## [WHAT TO DO]
Return every line in the records below that contains the word "median", copying each line unchanged.

## [RAW DATA]
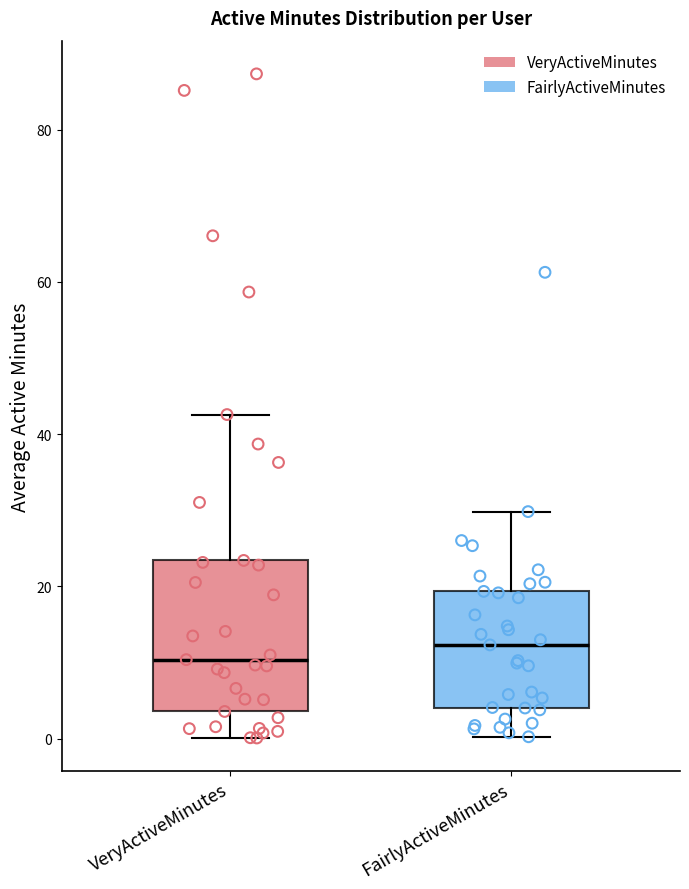

Reading left to right, transcribe this box plot: for each box, give where its median line is, the range the box spans, and where its two whiskers end, as read against the y-axis. The values are not printed on the chart, so give them approximately, as read against the axis.

VeryActiveMinutes: median 10, box 4 to 24, whiskers 0 to 42
FairlyActiveMinutes: median 12, box 4 to 20, whiskers 0 to 30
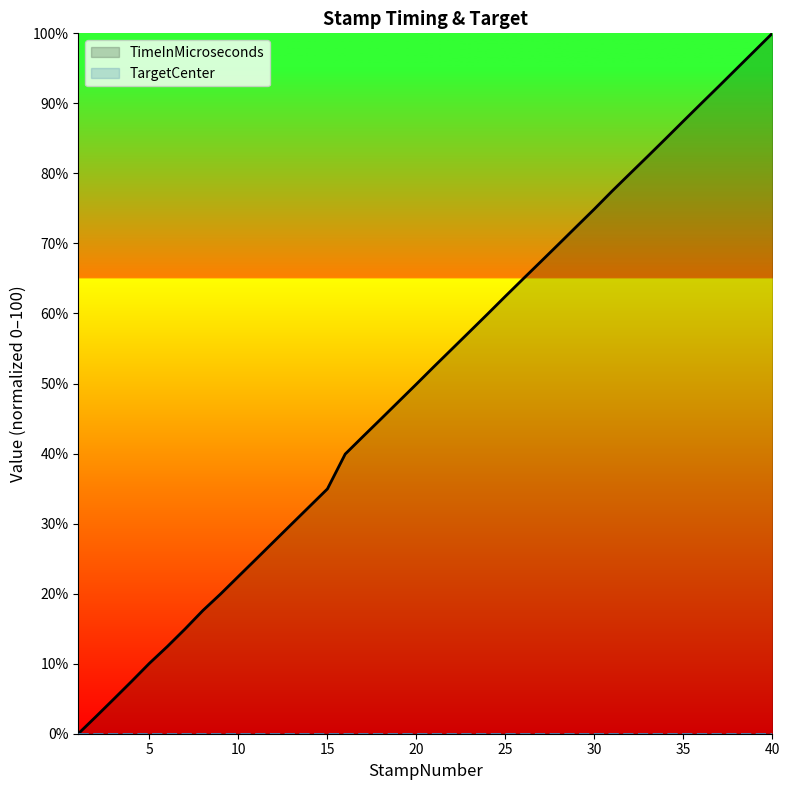

What is the difference between the highest and lowest values at 20?

49.9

## [ANSWER TO THIS EXERCISE]
Reading left to right, transcribe this box plot: for each box, give where its median line is, the range the box spans, and where its two whiskers end, as read against the y-axis. The values are not printed on the chart, so give them approximately, as read against the axis.
VeryActiveMinutes: median 10, box 4 to 24, whiskers 0 to 42
FairlyActiveMinutes: median 12, box 4 to 20, whiskers 0 to 30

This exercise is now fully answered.